De l'autre, nous avons le jeu vidéo lui-même où les avatars des trois ninjas affrontent successivement l'avatar de Cubby Kahn puis Cobra Kahn en personne, c'est-à-dire Robert Z'Dar. Maintenant c'est là que ça devient difficile. Le réalisateur a voulu donner une touche "jeu vidéo" à la scène jouée par de vrais acteurs, parce que les images de synthèse ça coûte cher. Pour cela, il a ordonné aux acteurs de bouger de façon très raide (ce qu'ils n'ont aucun mal à faire naturellement) pour donner un côté saccadé à l'animation, tout en répétant sans cesse les mêmes gestes, puis il a passé le tout en accéléré X4 (au moins).


Soyez certains que ce GIF est très loin de rendre hommage à la nanardise de cette scène.



Mortaaaaaal Kombaaaaaat !



Cobra Kahn souffle pour repousser son adversaire, le spectateur a du mal à respirer à force de rire.

Je me refuse à vous décrire l'immonde musique qui accompagne le tout. Je tiens par contre à faire noter que dans cette catastrophe filmique, Robert Z'Dar est le seul acteur adulte dont le visage n'est pas dissimulé derrière un masque ou une cagoule. Avec un courage exemplaire, il accepte de souffrir seul pour sauver ses semblables de l'humiliation. C'est d'autant plus louable que, du fait qu'il est seul tête nue, c'est à lui que revient d'assumer toutes les grimaces et mimiques qui passent par la tête du réalisateur dément. A un moment, on le force même à utiliser un gant de boxe à ressort comme attaque spéciale. Horrible.

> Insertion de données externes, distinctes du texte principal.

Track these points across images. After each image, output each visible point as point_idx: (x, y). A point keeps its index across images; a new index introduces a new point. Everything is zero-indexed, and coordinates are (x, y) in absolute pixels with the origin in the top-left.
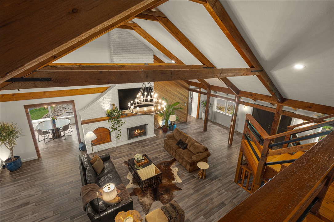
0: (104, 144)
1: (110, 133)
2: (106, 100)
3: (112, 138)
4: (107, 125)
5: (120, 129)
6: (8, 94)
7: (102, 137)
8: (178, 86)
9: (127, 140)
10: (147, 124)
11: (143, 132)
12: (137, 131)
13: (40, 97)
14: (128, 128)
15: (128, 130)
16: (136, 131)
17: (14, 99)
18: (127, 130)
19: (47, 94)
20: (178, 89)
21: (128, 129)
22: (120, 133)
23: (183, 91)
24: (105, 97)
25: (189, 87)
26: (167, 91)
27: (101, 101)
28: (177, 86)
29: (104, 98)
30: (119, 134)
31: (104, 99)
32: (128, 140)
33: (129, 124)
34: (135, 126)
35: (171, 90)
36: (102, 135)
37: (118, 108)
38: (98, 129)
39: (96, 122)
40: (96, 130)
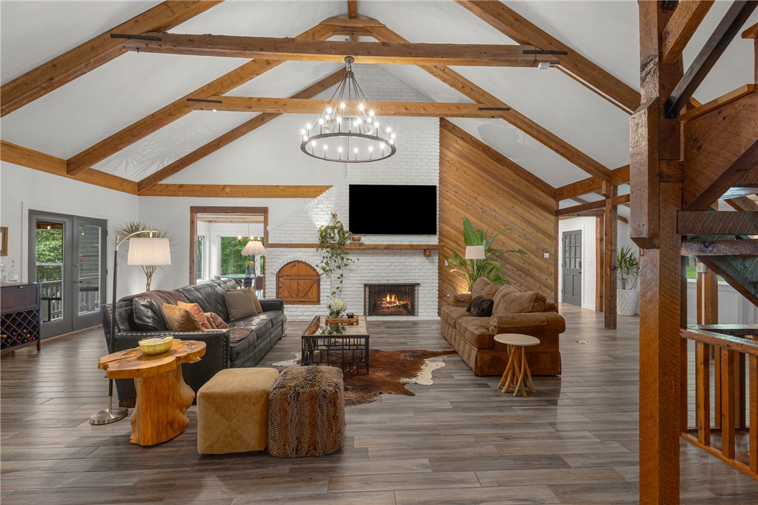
0: (302, 306)
1: (318, 281)
2: (322, 206)
3: (321, 294)
4: (315, 258)
5: (342, 275)
6: (174, 185)
7: (300, 288)
8: (519, 201)
9: (363, 313)
10: (419, 284)
11: (407, 304)
12: (391, 298)
13: (217, 195)
14: (366, 282)
15: (367, 289)
16: (388, 299)
17: (181, 193)
18: (363, 289)
19: (228, 190)
20: (520, 210)
21: (365, 285)
22: (340, 286)
23: (537, 215)
24: (322, 200)
25: (558, 205)
26: (484, 212)
27: (312, 208)
28: (514, 200)
29: (319, 201)
30: (338, 288)
31: (318, 204)
32: (365, 314)
33: (369, 275)
34: (386, 282)
35: (497, 210)
36: (301, 282)
37: (346, 228)
38: (295, 265)
39: (291, 247)
40: (289, 266)
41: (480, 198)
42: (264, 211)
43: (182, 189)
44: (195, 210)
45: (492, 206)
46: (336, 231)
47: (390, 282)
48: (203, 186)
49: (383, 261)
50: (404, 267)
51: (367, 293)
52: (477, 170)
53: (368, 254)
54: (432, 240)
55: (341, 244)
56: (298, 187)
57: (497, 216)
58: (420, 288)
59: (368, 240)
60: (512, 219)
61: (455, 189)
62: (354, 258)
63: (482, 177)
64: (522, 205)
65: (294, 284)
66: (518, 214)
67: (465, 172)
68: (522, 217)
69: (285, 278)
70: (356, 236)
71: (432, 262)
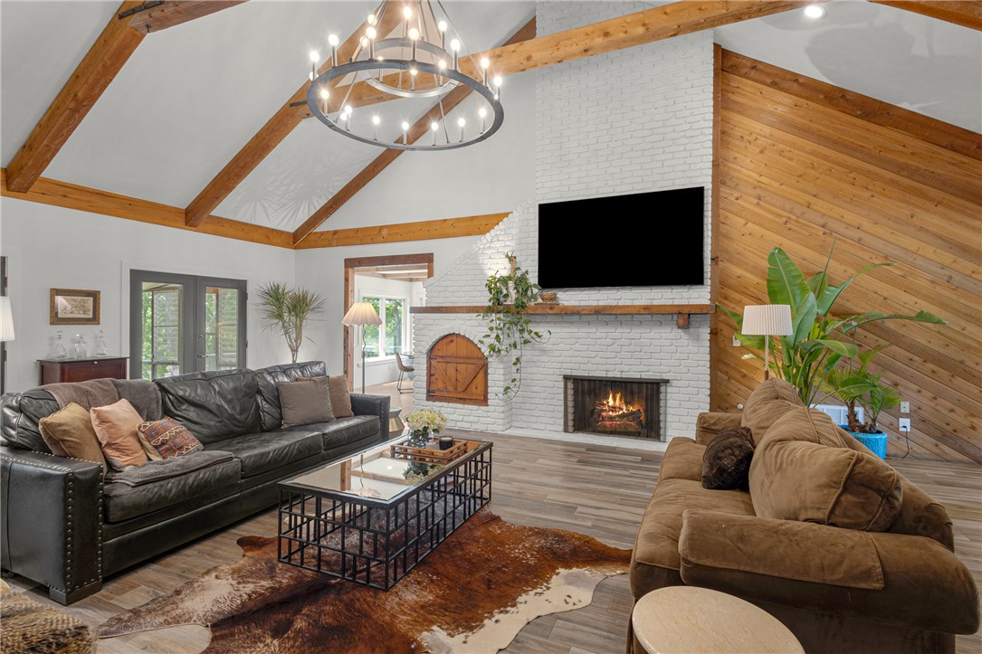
0: (461, 406)
1: (485, 367)
2: (497, 245)
3: (489, 390)
4: (476, 329)
5: (519, 361)
7: (459, 377)
8: (931, 199)
9: (562, 428)
10: (667, 381)
12: (614, 399)
14: (568, 373)
15: (570, 385)
16: (610, 402)
17: (334, 243)
18: (562, 384)
19: (385, 232)
20: (934, 221)
21: (566, 378)
22: (516, 377)
24: (497, 235)
26: (830, 232)
27: (484, 248)
30: (514, 380)
31: (492, 242)
32: (566, 430)
33: (574, 360)
34: (603, 374)
35: (867, 225)
36: (461, 367)
37: (533, 278)
38: (452, 341)
39: (447, 312)
40: (445, 341)
41: (819, 205)
42: (427, 259)
43: (335, 237)
44: (351, 263)
45: (850, 217)
46: (511, 284)
47: (610, 375)
48: (357, 230)
49: (598, 335)
50: (638, 348)
51: (570, 392)
52: (810, 145)
53: (572, 323)
54: (698, 296)
55: (521, 306)
56: (472, 219)
57: (867, 239)
58: (669, 389)
59: (570, 298)
60: (911, 243)
61: (758, 192)
62: (542, 329)
63: (825, 158)
64: (940, 208)
65: (451, 371)
66: (927, 231)
67: (781, 153)
68: (940, 238)
69: (439, 360)
70: (548, 293)
71: (697, 338)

Bienvenue dans la Réalité Virtuelle.

Malgré mes sarcasmes, je dois avouer ressentir une réelle sympathie pour Robert Z'Dar. Bien qu'il se coltine toutes les scènes les plus idiotes, il prend visiblement son rôle très à coeur. Peu habitué aux comédies familiales, il se démène vraiment pour faire rire les enfants par ses grimaces et ses poses outrancières, ce qui rend son personnage extrêmement sympathique. Le problème, c'est qu'il est censé jouer un chef de gang sanguinaire et qu'il parvient pourtant à être cent fois plus attachant que les trois têtes à claques qui servent de héros à ce film.

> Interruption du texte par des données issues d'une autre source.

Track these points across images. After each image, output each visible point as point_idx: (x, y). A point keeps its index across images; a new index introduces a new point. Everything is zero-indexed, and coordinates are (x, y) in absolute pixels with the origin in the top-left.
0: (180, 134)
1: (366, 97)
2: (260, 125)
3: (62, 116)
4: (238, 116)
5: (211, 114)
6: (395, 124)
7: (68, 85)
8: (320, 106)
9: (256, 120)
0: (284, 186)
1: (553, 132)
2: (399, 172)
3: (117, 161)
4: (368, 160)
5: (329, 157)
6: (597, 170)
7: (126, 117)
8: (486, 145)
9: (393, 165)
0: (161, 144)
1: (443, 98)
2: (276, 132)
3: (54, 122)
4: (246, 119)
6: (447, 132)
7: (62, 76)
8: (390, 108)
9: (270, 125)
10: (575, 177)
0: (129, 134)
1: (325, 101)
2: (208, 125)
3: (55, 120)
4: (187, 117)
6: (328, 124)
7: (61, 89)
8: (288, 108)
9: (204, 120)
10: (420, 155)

Encore une petite image d'entraînement pour la route.

Au final, Pocket Ninjas est un très bon nanar dans la catégorie sous-représentée des comédies familiales. Sa faible durée lui permet de conserver un rythme soutenu, alternant les séquences de nanar comique et de nanar d'action. Toutefois, ce n'est pas pour autant un nanar parfait, certaines rares séquences étant plus affligeantes que réellement rigolotes. De plus, les incessantes scènes d'entraînement ont tendance à ralentir l'action et si elles font rire au début, elles peuvent finir pas lasser même les plus endurants.

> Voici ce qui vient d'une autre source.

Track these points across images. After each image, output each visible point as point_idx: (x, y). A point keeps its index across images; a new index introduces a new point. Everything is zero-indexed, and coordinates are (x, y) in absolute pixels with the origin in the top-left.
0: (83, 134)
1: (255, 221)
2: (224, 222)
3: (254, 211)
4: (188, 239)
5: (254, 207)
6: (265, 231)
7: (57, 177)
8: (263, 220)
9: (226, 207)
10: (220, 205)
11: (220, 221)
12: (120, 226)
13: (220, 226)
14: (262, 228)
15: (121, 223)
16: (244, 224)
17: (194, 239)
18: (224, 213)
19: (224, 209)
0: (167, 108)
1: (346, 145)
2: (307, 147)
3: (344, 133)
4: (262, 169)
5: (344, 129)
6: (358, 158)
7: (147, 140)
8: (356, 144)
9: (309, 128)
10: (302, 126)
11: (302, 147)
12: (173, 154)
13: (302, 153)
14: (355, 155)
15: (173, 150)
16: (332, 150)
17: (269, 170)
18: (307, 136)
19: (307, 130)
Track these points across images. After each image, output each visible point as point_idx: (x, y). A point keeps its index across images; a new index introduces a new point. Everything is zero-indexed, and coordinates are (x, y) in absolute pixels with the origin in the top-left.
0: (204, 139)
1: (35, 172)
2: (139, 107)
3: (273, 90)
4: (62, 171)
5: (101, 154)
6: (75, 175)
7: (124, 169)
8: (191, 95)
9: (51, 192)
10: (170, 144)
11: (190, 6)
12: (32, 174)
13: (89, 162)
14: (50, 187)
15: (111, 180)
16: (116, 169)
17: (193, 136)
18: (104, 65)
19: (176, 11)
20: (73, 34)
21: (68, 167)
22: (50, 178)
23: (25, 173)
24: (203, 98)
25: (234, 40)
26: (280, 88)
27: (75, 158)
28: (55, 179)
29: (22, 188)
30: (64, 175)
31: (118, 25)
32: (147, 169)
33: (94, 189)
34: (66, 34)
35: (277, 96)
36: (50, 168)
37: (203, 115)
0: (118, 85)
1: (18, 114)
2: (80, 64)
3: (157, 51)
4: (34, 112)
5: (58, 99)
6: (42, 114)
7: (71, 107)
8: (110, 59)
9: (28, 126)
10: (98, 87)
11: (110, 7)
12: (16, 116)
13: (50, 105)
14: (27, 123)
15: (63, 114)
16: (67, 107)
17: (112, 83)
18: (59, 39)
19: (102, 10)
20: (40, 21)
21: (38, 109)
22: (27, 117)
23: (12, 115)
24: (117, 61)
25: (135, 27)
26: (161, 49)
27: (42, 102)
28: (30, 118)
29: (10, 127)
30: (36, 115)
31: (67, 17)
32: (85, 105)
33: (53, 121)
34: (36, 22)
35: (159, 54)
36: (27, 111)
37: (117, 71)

Robert Z'Dar, avec et sans moustache. Je ne sais pas pourquoi, mais je soupçonne le deux-en-un ou un tournage étalé sur une longue durée.







"Tiens, voilà la corde pour monter dans ma cabane." C'est aussi ce genre de détail qui fait un nanar.



Le coup de la Game Boy sans jeu dedans est également un grand classique.

- Barracuda -
Moyenne : 2.42 / 5
Barracuda
NOTE
3.5/ 5
MrKlaus
NOTE
3/ 5
Kobal
NOTE
0.25/ 5
John Nada
NOTE
2.75/ 5
Rico
NOTE
2.5/ 5
Jack Tillman
NOTE
2.5/ 5

Cote de rareté - 4/ Exotique

Barème de notation


La plupart des œuvres de "Cine Excel Entertainment" n'ont jamais été importées en France et d'une manière générale restent assez mal distribuées. Pocket Ninjas fait partie des exceptions puisqu'on le trouve facilement en DVD sur les versions américaine et britannique d'Amazon. Deux versions existent : un zone 1 chez "Universal Vidéo" (jaquette ci-dessous) et un multizone chez "Simitar Video" (jaquette en en-tête). Il s'agit dans les deux cas d'éditions sans bonus ni rien, tout juste un chapitrage, le tout disponible en anglais uniquement.